Multi-Touch Attribution Reporting (MTAR) is a tactic used in marketing analytics to track customer journey efficiently.
MTAR is a sophisticated model used in digital marketing to evaluate the value of each customer touchpoint leading to a conversion. Unlike traditional methods, multi-touch attribution does not assign all the credit to the last click before a purchase. Instead, it acknowledges other interactions the customer had with the brand before the final transaction. By doing so, it helps marketers understand how various marketing channels, campaigns, and interactions contribute to sales and conversions.

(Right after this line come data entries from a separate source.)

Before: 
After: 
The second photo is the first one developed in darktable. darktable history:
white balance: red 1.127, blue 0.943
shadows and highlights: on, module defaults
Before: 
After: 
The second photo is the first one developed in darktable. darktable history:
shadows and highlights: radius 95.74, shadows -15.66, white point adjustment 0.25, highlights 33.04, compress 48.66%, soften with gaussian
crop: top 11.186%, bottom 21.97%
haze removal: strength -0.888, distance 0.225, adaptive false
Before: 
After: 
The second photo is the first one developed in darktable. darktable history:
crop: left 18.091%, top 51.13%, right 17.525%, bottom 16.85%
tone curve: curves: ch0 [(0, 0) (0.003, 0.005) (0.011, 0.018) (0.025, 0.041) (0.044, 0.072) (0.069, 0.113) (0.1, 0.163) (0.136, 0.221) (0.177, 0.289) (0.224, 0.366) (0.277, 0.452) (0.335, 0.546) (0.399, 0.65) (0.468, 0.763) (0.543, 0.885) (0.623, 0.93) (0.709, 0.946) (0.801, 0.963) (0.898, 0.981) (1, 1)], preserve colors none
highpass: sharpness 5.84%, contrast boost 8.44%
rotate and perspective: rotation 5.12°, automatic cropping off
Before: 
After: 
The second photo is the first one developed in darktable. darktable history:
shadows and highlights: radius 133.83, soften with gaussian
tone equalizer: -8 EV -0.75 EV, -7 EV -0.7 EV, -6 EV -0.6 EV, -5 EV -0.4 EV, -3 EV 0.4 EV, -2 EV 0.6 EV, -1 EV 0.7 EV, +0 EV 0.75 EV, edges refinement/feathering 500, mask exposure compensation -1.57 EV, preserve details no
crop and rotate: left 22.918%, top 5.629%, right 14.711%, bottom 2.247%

While there is no specific formula, various models under multi-touch attribution divide credit differently amongst touchpoints. For instance, the 'linear' model divides credit equally among all touchpoints. 'Time-Decay' model grants more credit to the touchpoints closer to the conversion. 'U-shaped' ascribes more credit to the first and last interaction, and the rest to the intervening touchpoints.
Let's say a customer interacts with a brand via email campaign, Google Ad, and finally an Instagram ad before making a purchase. In a linear model, each touchpoint (Email, Google Ad, Instagram Ad) will get 33.3% credit for the sale.
Improving Multi-Touch Attribution Reporting requires clean data, effective technology, and analytics skills. Businesses should ensure that their systems capture all touchpoints properly, and they should leverage technology like AI or machine learning to process and analyze data accurately.
Several factors like marketing channels, customer behavior, external factors like market trends, competition, etc., can impact Multi-Touch Attribution Reporting.
MTAR directly affects other key ecommerce metrics like Customer Acquisition Cost (CAC), Customer Lifetime Value (CLV), ROI, and others. An effective MTAR can lead to lower CAC, higher CLV, and improved ROI as it allows better allocation of marketing resources and personalized customer experience.